In an effort to modernize the governing structure of Loudoun's Combined Fire and Rescue System, the Board of Supervisors approved a string of changes within the system and implemented a new chapter in the county code April 16.
The intent of the alterations is to “promote the public health, safety and welfare by establishing a framework for governance of the Combined Fire and Rescue System to include, but not be limited to: system-wide discipline, financial reporting and training and certification standards for operating members of all volunteer and career fire and/or emergency medical services (EMS) companies,” according to a staff report.
A key initiative connected to the changes is the creation of an assistant fire chief who will be primarily responsible for communicating and working with the volunteer branch of the system.
The board voted to authorize $255,000 of unallocated fund balance for the new assistant chief post, and a national search will be conducted for the hiring.
What was once a volunteer-dominated system, Loudoun's fire and rescue service has been increasingly reliant on career firefighters as the local population grows. The system operates 22 companies from 19 stations across the county.

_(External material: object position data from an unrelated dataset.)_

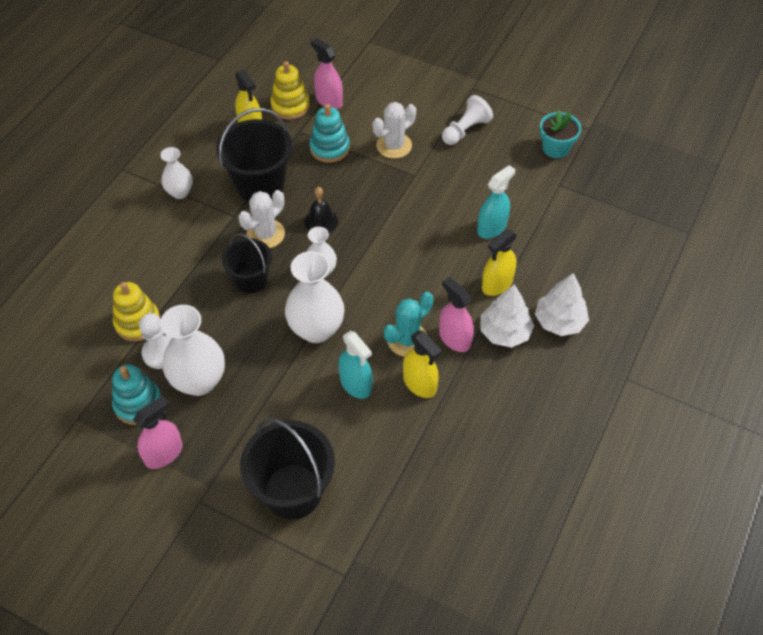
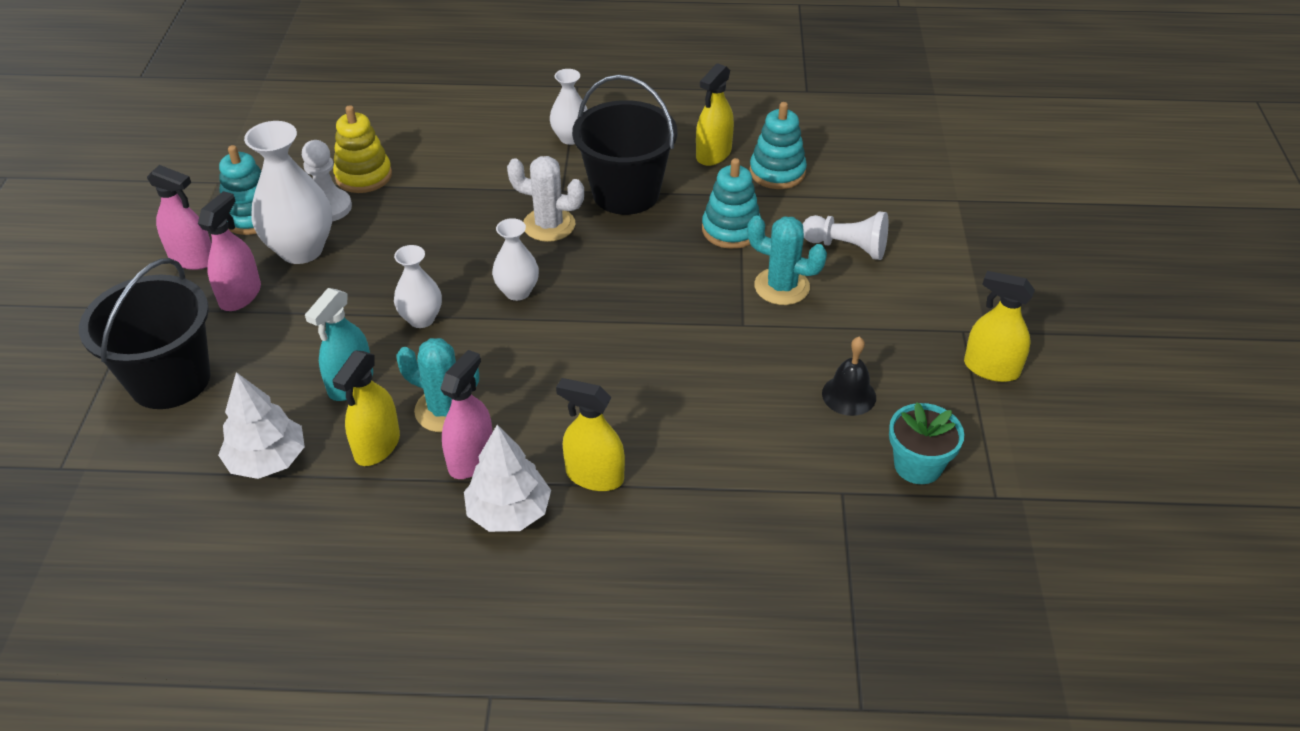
camera: 65 degrees right, 10 degrees down
black bucket [222,233,272,293] -> none
yellow stacking toy [270,61,310,120] -> turquoise stacking toy [749,102,807,189]
white vase [285,251,344,343] -> white vase [394,245,442,328], size x0.58
black bell [304,187,338,233] -> black bell moved to [822,337,876,416]
pink spray bottle [311,38,343,109] -> pink spray bottle moved to [198,191,261,311]
white cactus [373,102,416,159] -> turquoise cactus [747,216,827,305]
white pawn [442,95,493,145] -> white pawn moved to [803,211,888,260]
turquoise spray bottle [477,165,515,239] -> none
white tree [535,273,589,336] -> white tree moved to [218,372,305,479]
none -> yellow spray bottle [964,271,1035,382]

The new ordinance also implements a seven-member executive committee for the fire and rescue system, with representation of both career and volunteer staff. The executive committee will serve as the highest legislative body of the system.
Board of Supervisors Vice Chairman Shawn Williams (R-Broad Run) said the fire and rescue overhaul “will probably be one of the most important reforms by this Board of Supervisors.”
“Currently, the fire and rescue system is being governed under rules that were intended for a 1970s rural county,” Williams said on his public Facebook page. “These reforms will modernize the governance structure; providing more accountability, clear command authority and uniform standards. This new governance system should strengthen both the volunteer and career portions of our combined Fire and Rescue system.”
Williams said he hopes the volunteer element of the fire and rescue system continues to grow because of how instrumental volunteers are in keeping county investment relatively low.